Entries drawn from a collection
^^^^

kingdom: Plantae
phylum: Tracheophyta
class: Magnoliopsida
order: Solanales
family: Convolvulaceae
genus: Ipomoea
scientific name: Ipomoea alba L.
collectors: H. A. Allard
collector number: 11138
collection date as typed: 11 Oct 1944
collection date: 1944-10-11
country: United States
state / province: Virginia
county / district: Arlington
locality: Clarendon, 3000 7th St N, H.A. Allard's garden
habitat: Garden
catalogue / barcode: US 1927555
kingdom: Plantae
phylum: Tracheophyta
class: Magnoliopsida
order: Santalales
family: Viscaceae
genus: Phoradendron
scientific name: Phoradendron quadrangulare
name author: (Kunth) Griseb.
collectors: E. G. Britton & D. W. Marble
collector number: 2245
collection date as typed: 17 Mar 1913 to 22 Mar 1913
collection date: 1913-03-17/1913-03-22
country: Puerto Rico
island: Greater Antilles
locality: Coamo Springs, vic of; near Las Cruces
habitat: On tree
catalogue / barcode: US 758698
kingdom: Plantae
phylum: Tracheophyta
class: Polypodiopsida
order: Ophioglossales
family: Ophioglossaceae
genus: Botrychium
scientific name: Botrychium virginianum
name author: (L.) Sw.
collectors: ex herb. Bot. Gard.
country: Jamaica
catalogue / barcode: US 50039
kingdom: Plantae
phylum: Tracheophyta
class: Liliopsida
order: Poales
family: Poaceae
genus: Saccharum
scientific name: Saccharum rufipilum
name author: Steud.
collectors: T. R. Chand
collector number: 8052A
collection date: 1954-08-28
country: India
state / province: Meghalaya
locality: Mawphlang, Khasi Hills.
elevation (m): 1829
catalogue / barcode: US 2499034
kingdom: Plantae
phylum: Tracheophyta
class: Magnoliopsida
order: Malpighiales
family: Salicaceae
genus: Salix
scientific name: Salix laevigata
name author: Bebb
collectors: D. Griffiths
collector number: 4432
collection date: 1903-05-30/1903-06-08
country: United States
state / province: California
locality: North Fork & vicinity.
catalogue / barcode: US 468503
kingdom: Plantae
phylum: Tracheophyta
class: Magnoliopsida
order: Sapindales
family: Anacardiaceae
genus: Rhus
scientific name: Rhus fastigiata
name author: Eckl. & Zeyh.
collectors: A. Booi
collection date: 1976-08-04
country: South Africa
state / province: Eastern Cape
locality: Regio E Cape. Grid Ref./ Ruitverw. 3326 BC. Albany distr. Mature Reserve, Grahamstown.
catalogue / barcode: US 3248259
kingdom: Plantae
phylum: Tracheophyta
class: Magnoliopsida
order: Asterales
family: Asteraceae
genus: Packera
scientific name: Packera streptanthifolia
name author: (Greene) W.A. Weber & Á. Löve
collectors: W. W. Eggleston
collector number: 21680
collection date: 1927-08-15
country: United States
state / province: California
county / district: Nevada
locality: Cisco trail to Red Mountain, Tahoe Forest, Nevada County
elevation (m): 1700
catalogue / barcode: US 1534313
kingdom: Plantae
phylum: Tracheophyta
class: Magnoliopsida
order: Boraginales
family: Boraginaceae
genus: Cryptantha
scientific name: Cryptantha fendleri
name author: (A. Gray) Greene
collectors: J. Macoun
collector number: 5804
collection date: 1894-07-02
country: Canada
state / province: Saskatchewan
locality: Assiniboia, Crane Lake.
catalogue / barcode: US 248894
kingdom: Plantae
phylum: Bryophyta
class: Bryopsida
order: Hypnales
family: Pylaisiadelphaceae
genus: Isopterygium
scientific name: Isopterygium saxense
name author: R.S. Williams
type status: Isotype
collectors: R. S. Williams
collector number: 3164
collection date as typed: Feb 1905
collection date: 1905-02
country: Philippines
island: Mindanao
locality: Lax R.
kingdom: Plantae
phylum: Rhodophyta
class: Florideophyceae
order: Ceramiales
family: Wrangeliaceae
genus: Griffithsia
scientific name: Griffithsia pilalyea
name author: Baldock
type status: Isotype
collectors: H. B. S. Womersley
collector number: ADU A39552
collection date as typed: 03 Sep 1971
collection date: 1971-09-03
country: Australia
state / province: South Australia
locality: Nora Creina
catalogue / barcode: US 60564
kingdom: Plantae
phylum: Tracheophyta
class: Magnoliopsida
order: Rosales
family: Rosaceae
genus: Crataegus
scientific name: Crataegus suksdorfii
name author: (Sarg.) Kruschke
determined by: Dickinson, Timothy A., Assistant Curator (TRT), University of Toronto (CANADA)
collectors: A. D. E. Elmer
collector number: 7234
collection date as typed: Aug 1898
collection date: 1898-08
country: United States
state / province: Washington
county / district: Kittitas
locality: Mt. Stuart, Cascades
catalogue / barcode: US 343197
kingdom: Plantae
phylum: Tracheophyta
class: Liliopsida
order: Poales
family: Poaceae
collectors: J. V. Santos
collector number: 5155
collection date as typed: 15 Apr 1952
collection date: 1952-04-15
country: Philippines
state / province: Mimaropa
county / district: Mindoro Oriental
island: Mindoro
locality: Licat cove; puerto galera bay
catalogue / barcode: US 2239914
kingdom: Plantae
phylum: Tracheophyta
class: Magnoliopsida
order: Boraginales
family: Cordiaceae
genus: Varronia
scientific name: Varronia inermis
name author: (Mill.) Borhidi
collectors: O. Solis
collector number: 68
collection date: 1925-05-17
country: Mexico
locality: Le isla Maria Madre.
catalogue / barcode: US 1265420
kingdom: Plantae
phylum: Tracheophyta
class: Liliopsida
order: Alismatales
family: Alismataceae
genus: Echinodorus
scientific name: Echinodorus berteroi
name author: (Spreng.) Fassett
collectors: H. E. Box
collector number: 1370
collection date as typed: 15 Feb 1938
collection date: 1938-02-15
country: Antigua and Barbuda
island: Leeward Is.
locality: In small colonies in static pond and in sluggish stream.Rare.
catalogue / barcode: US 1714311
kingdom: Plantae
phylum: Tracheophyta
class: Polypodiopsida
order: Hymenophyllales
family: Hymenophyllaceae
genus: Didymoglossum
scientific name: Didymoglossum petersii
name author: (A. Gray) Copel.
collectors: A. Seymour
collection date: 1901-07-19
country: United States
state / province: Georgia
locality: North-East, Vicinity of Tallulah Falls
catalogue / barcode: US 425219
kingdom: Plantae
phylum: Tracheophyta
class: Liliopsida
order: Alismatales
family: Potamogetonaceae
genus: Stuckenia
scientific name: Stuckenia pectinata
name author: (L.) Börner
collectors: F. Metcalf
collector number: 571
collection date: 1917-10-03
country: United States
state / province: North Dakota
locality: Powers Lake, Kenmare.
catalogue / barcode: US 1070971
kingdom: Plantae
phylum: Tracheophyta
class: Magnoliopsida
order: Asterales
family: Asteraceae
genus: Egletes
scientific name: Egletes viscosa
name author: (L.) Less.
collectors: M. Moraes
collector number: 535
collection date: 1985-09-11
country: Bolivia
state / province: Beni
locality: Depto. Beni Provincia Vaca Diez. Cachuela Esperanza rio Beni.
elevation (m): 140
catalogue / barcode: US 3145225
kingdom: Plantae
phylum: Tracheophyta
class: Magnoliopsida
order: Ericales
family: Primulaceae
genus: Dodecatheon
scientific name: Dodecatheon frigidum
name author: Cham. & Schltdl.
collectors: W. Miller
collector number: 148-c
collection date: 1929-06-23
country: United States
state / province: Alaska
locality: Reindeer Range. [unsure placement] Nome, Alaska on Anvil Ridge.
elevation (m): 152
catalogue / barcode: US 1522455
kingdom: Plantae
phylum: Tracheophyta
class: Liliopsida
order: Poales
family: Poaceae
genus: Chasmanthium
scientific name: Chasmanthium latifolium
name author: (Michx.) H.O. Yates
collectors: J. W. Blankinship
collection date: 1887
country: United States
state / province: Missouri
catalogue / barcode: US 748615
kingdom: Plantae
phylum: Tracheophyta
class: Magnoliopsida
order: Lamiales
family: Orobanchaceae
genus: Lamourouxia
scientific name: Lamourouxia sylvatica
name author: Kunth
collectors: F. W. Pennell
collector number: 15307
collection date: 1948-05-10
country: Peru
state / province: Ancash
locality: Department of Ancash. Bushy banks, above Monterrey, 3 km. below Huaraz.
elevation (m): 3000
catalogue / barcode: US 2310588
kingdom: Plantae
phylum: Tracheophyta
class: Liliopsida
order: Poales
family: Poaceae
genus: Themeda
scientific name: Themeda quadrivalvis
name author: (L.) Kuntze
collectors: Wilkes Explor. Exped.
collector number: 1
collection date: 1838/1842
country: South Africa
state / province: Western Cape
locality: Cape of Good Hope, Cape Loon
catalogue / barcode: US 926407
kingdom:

^^^^

## [Objective]
Copy the lines of the listing above verbatim, starting at the line containing "country: Australia" and ending at the line containing "locality: Le isla Maria Madre.", both included.

## [Solution]
country: Australia
state / province: South Australia
locality: Nora Creina
catalogue / barcode: US 60564
kingdom: Plantae
phylum: Tracheophyta
class: Magnoliopsida
order: Rosales
family: Rosaceae
genus: Crataegus
scientific name: Crataegus suksdorfii
name author: (Sarg.) Kruschke
determined by: Dickinson, Timothy A., Assistant Curator (TRT), University of Toronto (CANADA)
collectors: A. D. E. Elmer
collector number: 7234
collection date as typed: Aug 1898
collection date: 1898-08
country: United States
state / province: Washington
county / district: Kittitas
locality: Mt. Stuart, Cascades
catalogue / barcode: US 343197
kingdom: Plantae
phylum: Tracheophyta
class: Liliopsida
order: Poales
family: Poaceae
collectors: J. V. Santos
collector number: 5155
collection date as typed: 15 Apr 1952
collection date: 1952-04-15
country: Philippines
state / province: Mimaropa
county / district: Mindoro Oriental
island: Mindoro
locality: Licat cove; puerto galera bay
catalogue / barcode: US 2239914
kingdom: Plantae
phylum: Tracheophyta
class: Magnoliopsida
order: Boraginales
family: Cordiaceae
genus: Varronia
scientific name: Varronia inermis
name author: (Mill.) Borhidi
collectors: O. Solis
collector number: 68
collection date: 1925-05-17
country: Mexico
locality: Le isla Maria Madre.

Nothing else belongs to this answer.